Li Bo I, Alvarez Mariano J, Zhao Hui, Chirathivat Napon, Califano Andrea, Shen Michael M
Department of Medicine, New York, NY, USA.
Systems Biology, New York, NY, USA.
Nat Commun. 2025 Apr 9;16(1):3351. doi: 10.1038/s41467-025-57894-4.

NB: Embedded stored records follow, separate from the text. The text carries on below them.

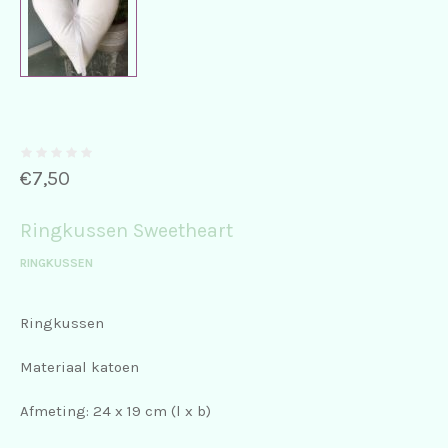
€
7,50
Ringkussen Sweetheart
RINGKUSSEN
Ringkussen
Materiaal katoen
Afmeting: 24 x 19 cm (l x b)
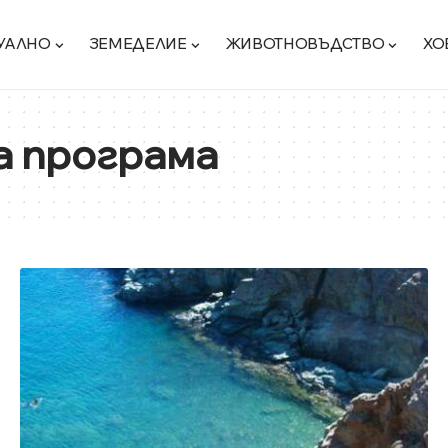
УАЛНО
ЗЕМЕДЕЛИЕ
ЖИВОТНОВЪДСТВО
ХО
а програма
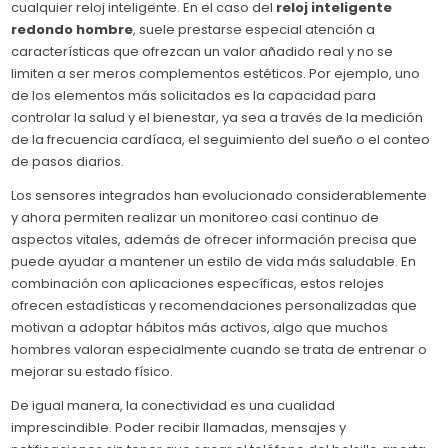
cualquier reloj inteligente. En el caso del
reloj inteligente
redondo hombre
, suele prestarse especial atención a
características que ofrezcan un valor añadido real y no se
limiten a ser meros complementos estéticos. Por ejemplo, uno
de los elementos más solicitados es la capacidad para
controlar la salud y el bienestar, ya sea a través de la medición
de la frecuencia cardíaca, el seguimiento del sueño o el conteo
de pasos diarios.
Los sensores integrados han evolucionado considerablemente
y ahora permiten realizar un monitoreo casi continuo de
aspectos vitales, además de ofrecer información precisa que
puede ayudar a mantener un estilo de vida más saludable. En
combinación con aplicaciones específicas, estos relojes
ofrecen estadísticas y recomendaciones personalizadas que
motivan a adoptar hábitos más activos, algo que muchos
hombres valoran especialmente cuando se trata de entrenar o
mejorar su estado físico.
De igual manera, la conectividad es una cualidad
imprescindible. Poder recibir llamadas, mensajes y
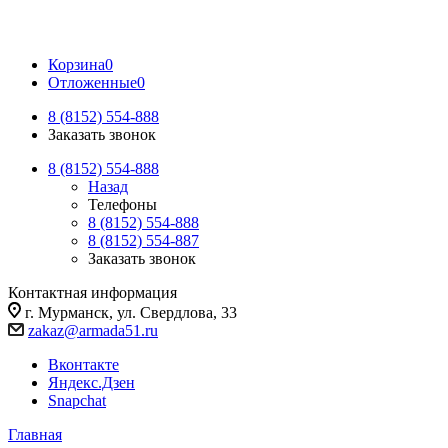
Корзина
0
Отложенные
0
8 (8152) 554-888
Заказать звонок
8 (8152) 554-888
Назад
Телефоны
8 (8152) 554-888
8 (8152) 554-887
Заказать звонок
Контактная информация
г. Мурманск, ул. Свердлова, 33
zakaz@armada51.ru
Вконтакте
Яндекс.Дзен
Snapchat
Главная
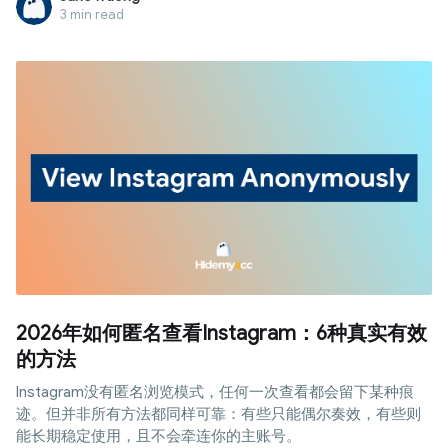
3 min read
2026年如何匿名查看Instagram：6种真实有效
的方法
Instagram没有匿名浏览模式，任何一次查看都会留下某种痕
迹。但并非所有方法都同样可靠：有些只能偶尔奏效，有些则
能长期稳定使用，且不会牵连你的主账号。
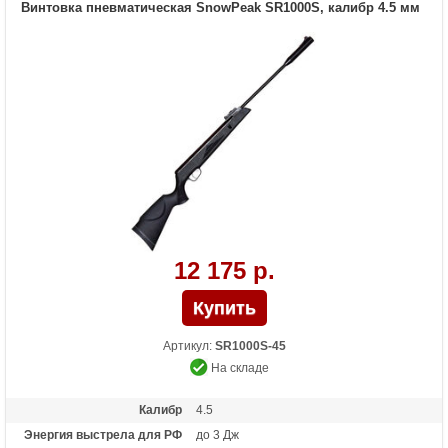
Винтовка пневматическая SnowPeak SR1000S, калибр 4.5 мм
12 175 р.
Артикул:
SR1000S-45
На складе
Калибр
4.5
Энергия выстрела для РФ
до 3 Дж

Despite extensive research, the gene regulatory architecture governing mammalian cell states remains poorly understood. Here we present an integrative systems biology approach to elucidate the network architecture of primed state pluripotency. Using an unbiased methodology, we identified and experimentally confirmed 132 transcription factors as master regulators (MRs) of mouse epiblast stem cell (EpiSC) pluripotency, many of which were further validated by CRISPR-mediated functional assays. To assemble a comprehensive regulatory network, we silenced each of the 132 MRs to assess their effects on the other MRs and their transcriptional targets, yielding a network of 1273 MR → MR interactions. Network architecture analyses revealed four functionally distinct MR modules (communities), and identified key Speaker and Mediator MRs based on their hierarchical rank and centrality. Our findings elucidate the de-centralized logic of a "communal interaction" model in which the balanced activities of four MR communities maintain primed state pluripotency.
尽管进行了广泛的研究,但控制哺乳动物细胞状态的基因调控结构仍知之甚少。在此,我们提出一种综合系统生物学方法来阐明启动态多能性的网络结构。使用一种无偏向性的方法,我们鉴定并通过实验证实了132个转录因子作为小鼠上胚层干细胞(EpiSC)多能性的主调控因子(MRs),其中许多通过CRISPR介导的功能测定进一步得到验证。为了构建一个全面的调控网络,我们使132个MRs中的每一个沉默,以评估它们对其他MRs及其转录靶点的影响,产生了一个由1273个MR → MR相互作用组成的网络。网络结构分析揭示了四个功能不同的MR模块(群落),并根据其层次排名和中心性确定了关键的发言者和介导者MRs。我们的研究结果阐明了“群落相互作用”模型的分散逻辑,其中四个MR群落的平衡活动维持启动态多能性。